三瀬 今回の企画は見切り発車。思いついたのが去年の夏で、そこから半年ちょっとで開催を迎えただけに準備不足は否めない。ただあえてそれでも早めにやっておかないと、どこかで先にやられてしまうような気がする。もちろん3年くらいかけてしっかり準備すれば良かったという反省はある。

鴻崎 芸工大の面白さというのは、普通は殆どが都会にある「アート」をあえて山形でやっているというところがある。わざわざ美術をするために山形に来る学生も少なくない。

三瀬 東京も一地域であるのは事実。

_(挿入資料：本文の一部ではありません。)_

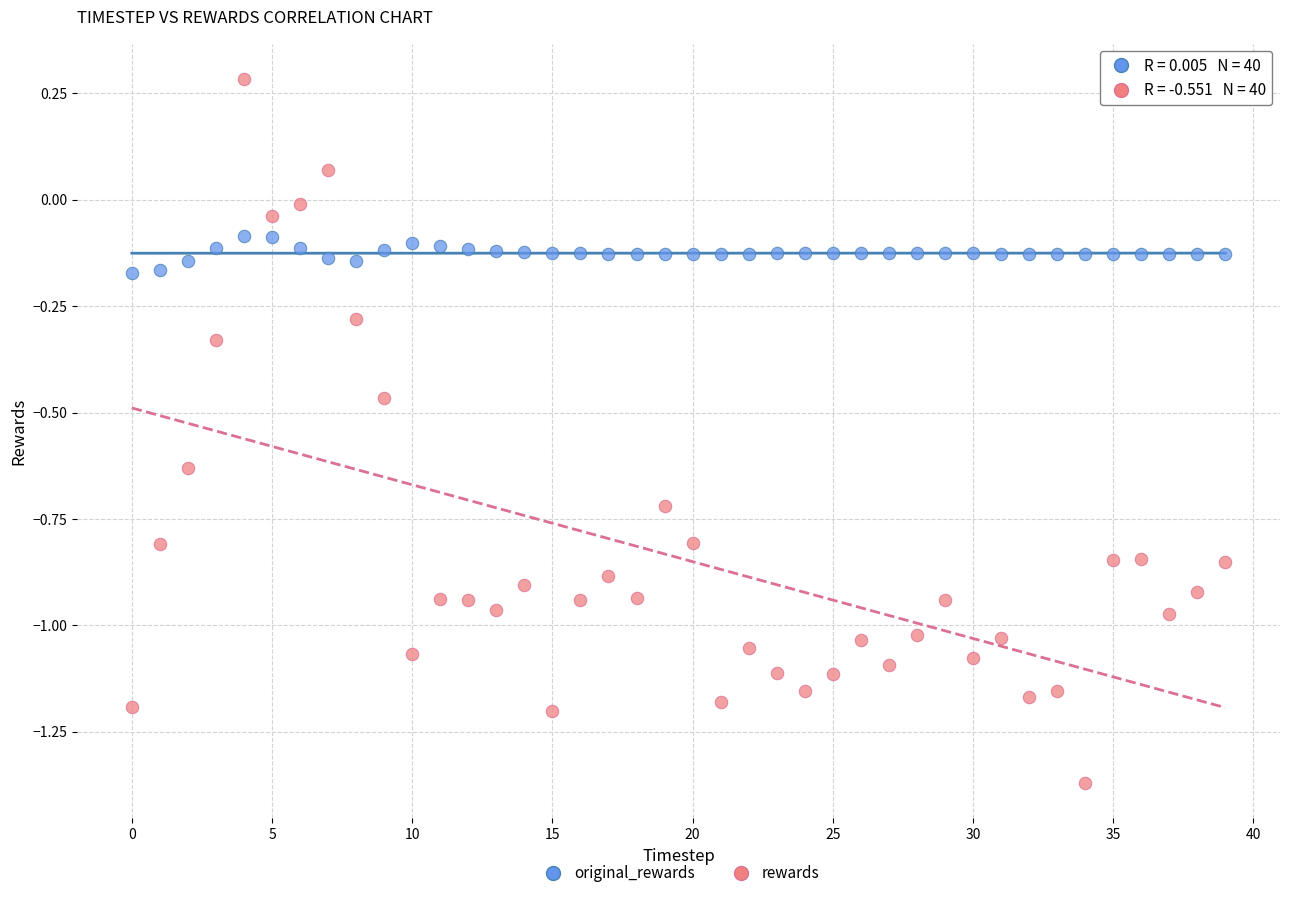

Which series has the largest Y range (max minus min)?

rewards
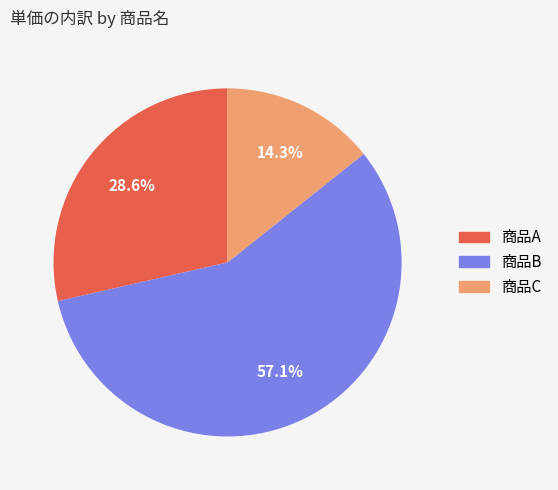

What is the smallest slice in the pie chart?

商品C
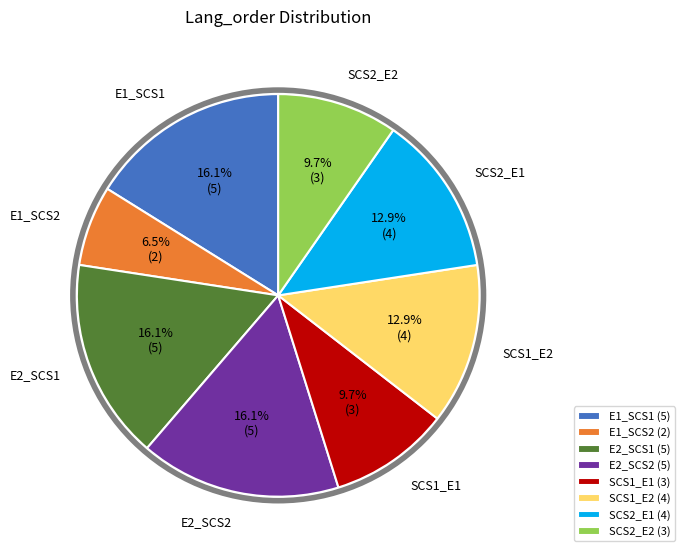

To the nearest percent, what is the combined percentage of SCS2_E2 and E1_SCS1?

26%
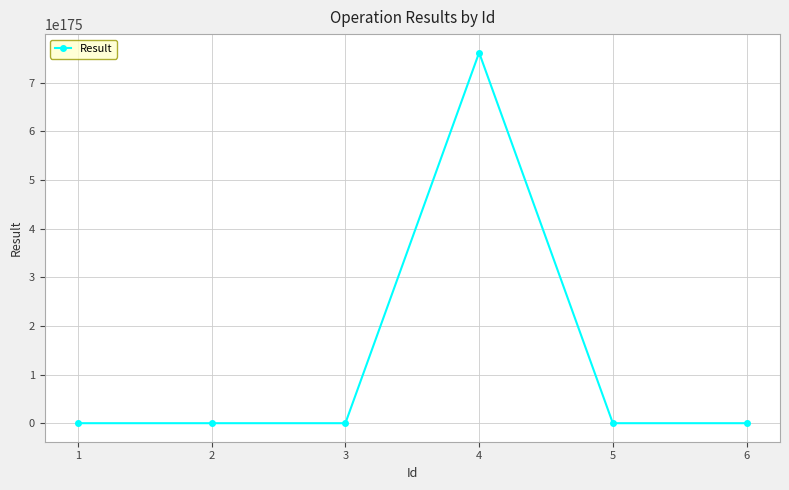

The value at 4 is 76177348045866395424351752944021566237577639155982584840326990052834155851438396036926627408210886366863716663207797333524819264023585445341182681204872056665354355022395080704.0. True or false?

True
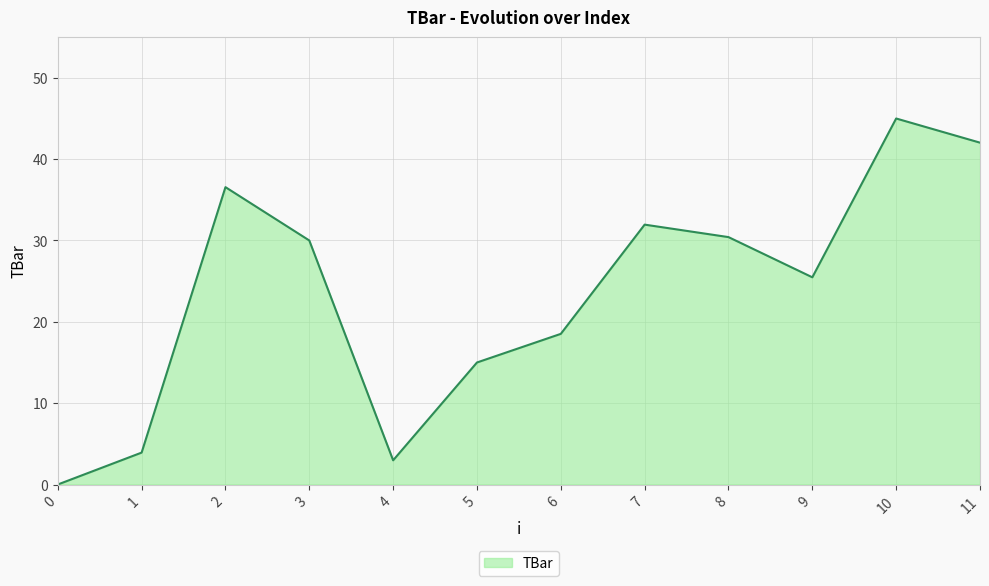

At which category does the data reach its first local valley?

4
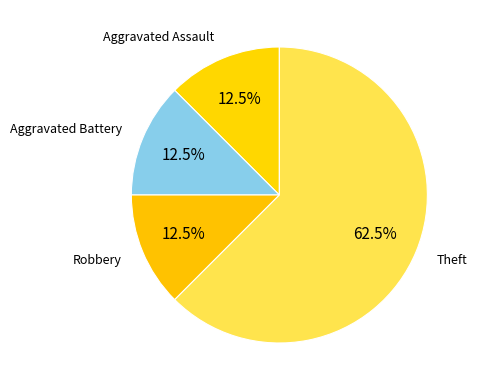

Which category has the biggest portion of the pie?

Theft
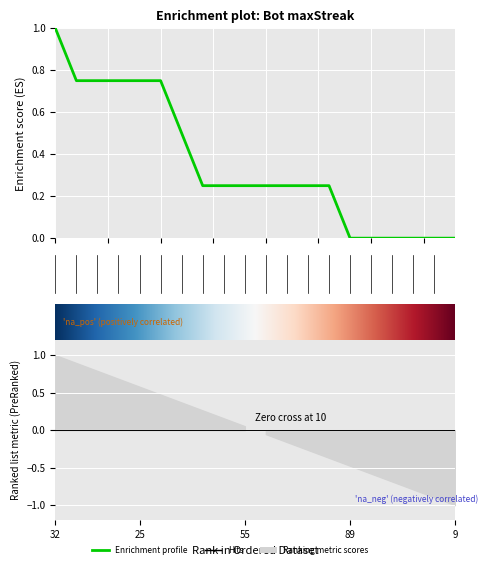

What is the ratio of the value at 55 to the value at 32?

0.2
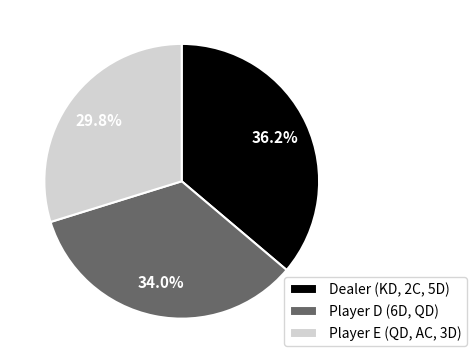

Which category has the smallest portion of the pie?

Player E (QD, AC, 3D)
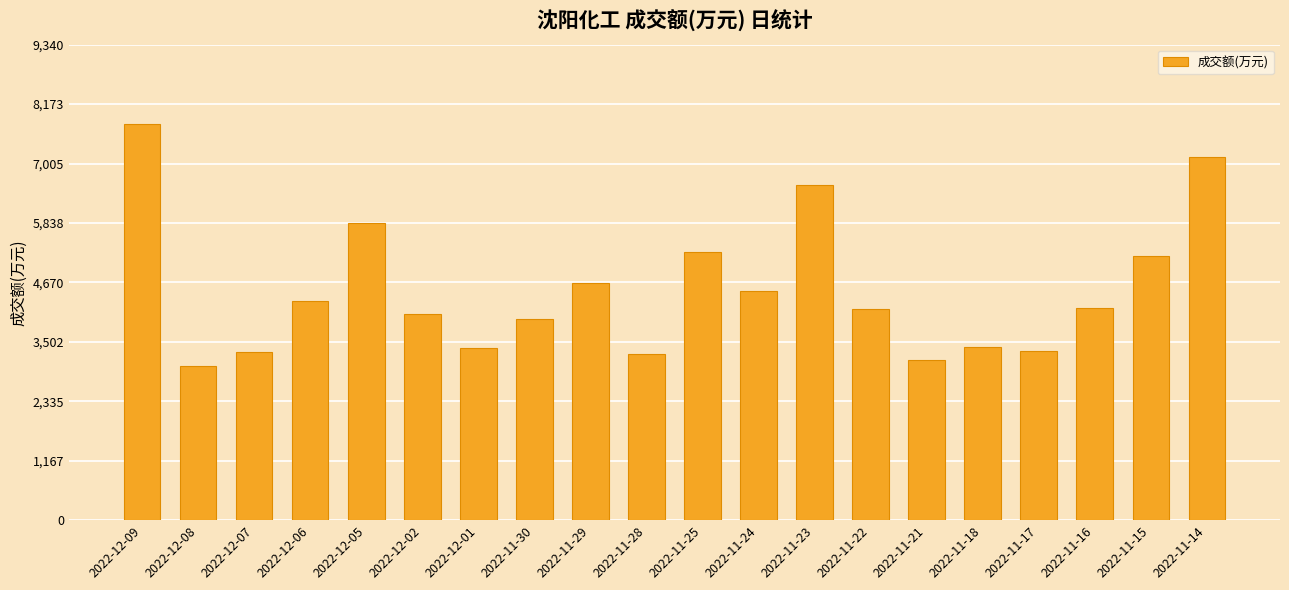

Is it true that the value at 2022-11-28 is 3268?

True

山形も制作をして発表、批評、また売買が成り立つような地域になって思う部分もある。

鴻崎 そもそも作家というのは都会や田舎の区分で割り切れるものではない。この「東北画とは何か?」という展示で、色々なところに種を植え付けたいと思っている。

三瀬 東北画を今回のように東京で見せることにも意義がある。あえて本来の地を離れて浮き上がってくるものは多い。もちろん今回の展示がテーマありきでないかという批判もあるだろう。しかしここにある作品は、作家が確かに東北を描いたものばかりなのだ。もし見ている人が「ここに東北はない。」と感じるようであれば、それは逆にその人が東北に対して何らかの先入観を抱いているからではないだろうか。

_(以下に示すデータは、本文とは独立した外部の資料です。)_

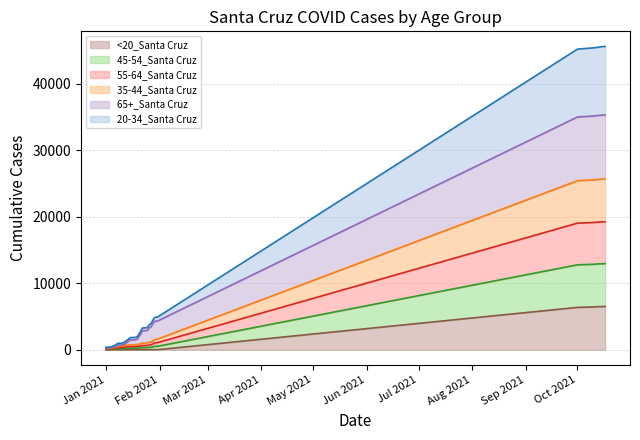

How many lines are shown in the chart?

6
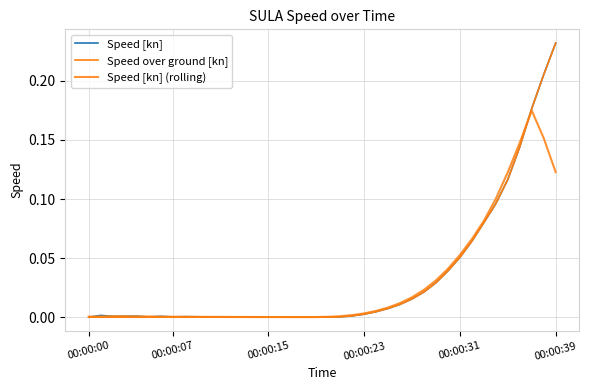

How many lines are shown in the chart?

3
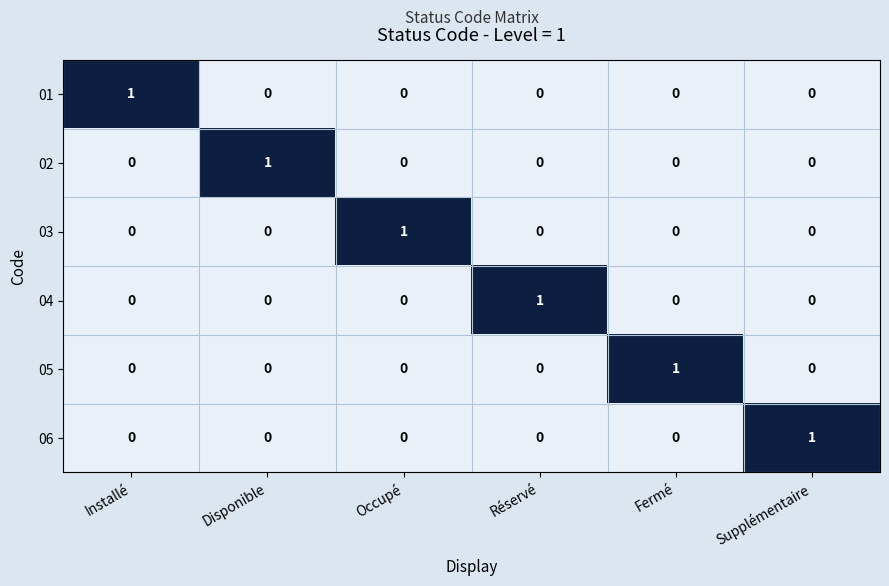

Which category has the highest value in the 01 series?

Installé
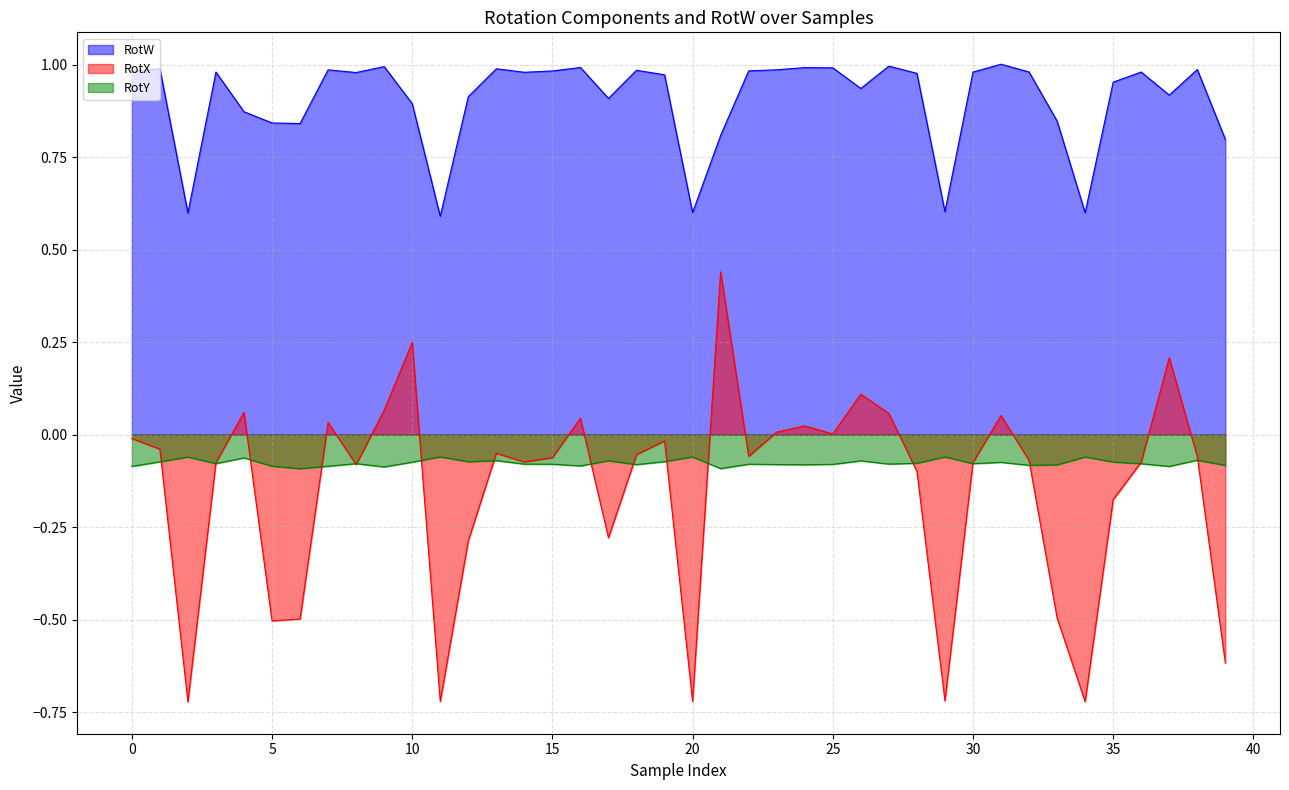

At which category is the sum across all series the highest?

21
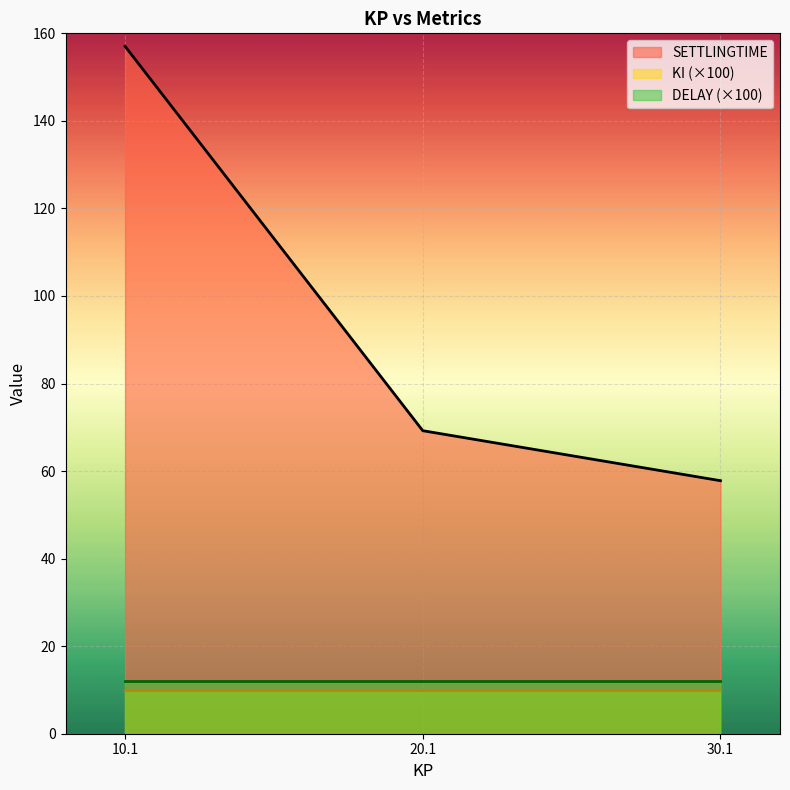

What is the sum of the SETTLINGTIME values at 10.1 and 30.1?

214.8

赤坂 私は18年前に芸工大に赴任した時から、「果たして東北学は可能か。」ということをずっと研究していた。当時の東北の綴られ方は大きく分けて二つある。一つは東北がいわゆるみちのく、辺境の地にある所以にロマンティックな目線で眺められる「辺境へのロマン主義」と呼ばれるもの、そしてもう一つは辺境として逆に差別されてきた負のイメージの堆積でもある「辺境からのルサンチマン」だ。しかし実際に丹念に追っていくと、今の東北の人達には差別もみちのくの意識もそうあるわけではない。むしろみちのくや東北を解放した方が良いではないかと思うようになった。いわゆるみちのく的なもの、つまりそれこそ道の奥に不思議な世界が広がるような感覚は、むしろ東北だけに限らず、京都や奈良、それに沖縄にだってあるのではないだろうか。

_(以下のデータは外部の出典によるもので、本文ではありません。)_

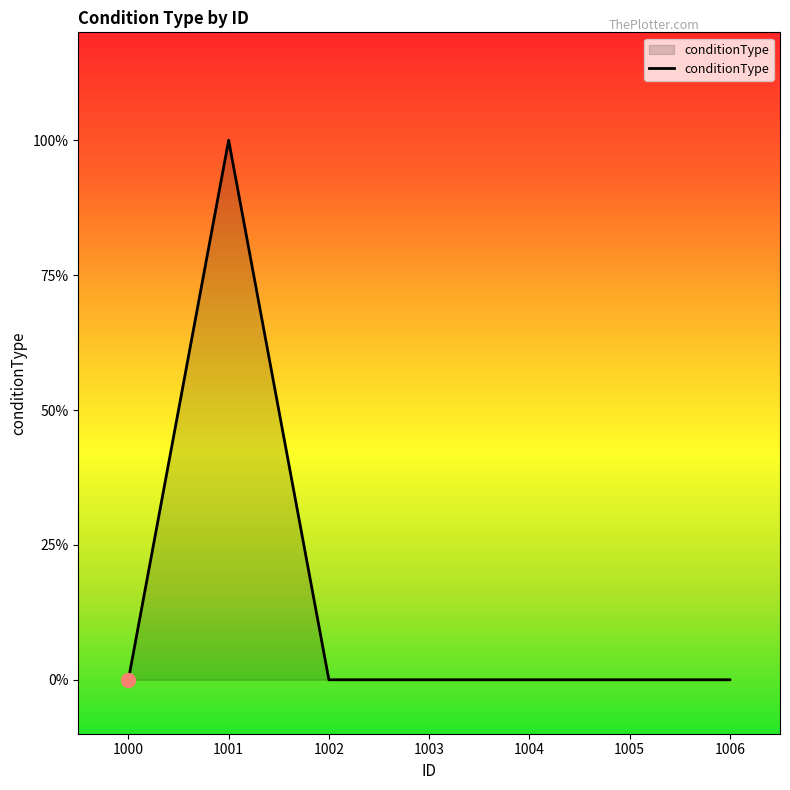

What is the difference between the maximum and minimum values?

1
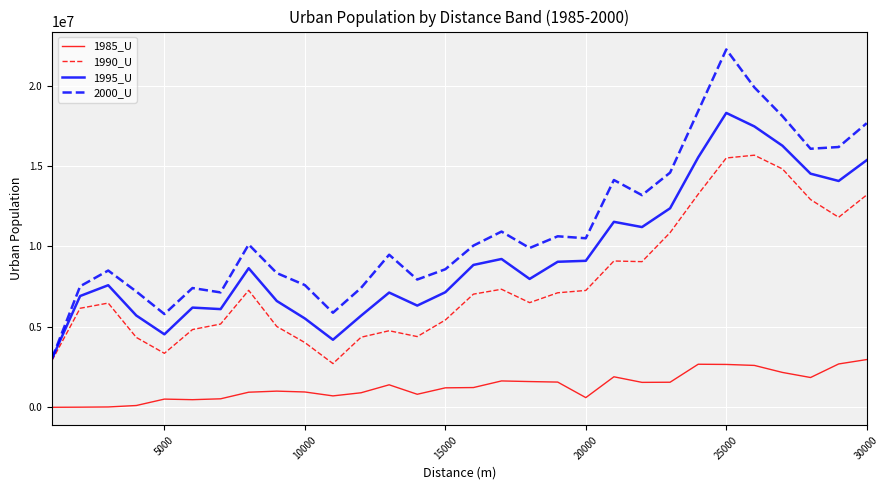

Which series has the widest spread of values?

2000_U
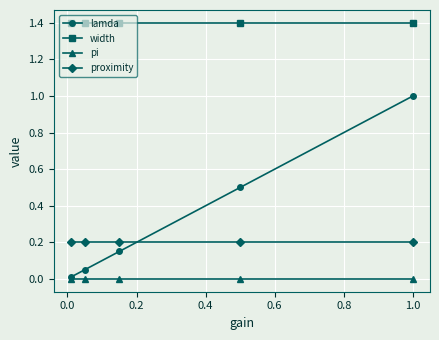

What is the minimum value for width?

1.4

三瀬 世界へ繋がる旅のようなものの一つとして、今回のような展示、また場所を考えている。もがいても何か山形からやっていこうという意識。フォーマットを与えると人にはノイズが出る。そうした中でどのように表現、また先にも触れたが、売買に至るまでの生活をしていくのか。作家は色々な方面から様々な影響を受ける。その中でも半ば孤独に作品をつくり、一つのストーリーを紡いでいくことが重要だ。この小屋からそうした物語、また旅をはじめてみたい。

以上です。この後は質疑応答でも活発なやりとりがなされました。

会場はトークのため、足の踏み場もないほどの混雑でしたが、佐藤美術館での三瀬の個展を彷彿させるような一種のカオスな展示がとても印象に残りました。その合間を歩いていると、うっそうとした森の中を彷徨っているような錯覚にも襲われます。作品は行く手を阻み、そして感性を揺さぶってきました。

なお会期は既に終了しましたが、展示の写真は同画廊HPに掲載があります。

「roots/東北画は可能か?」@アートスペース羅針盤

「東北画は可能か?」、「その弐」の展開に期待します。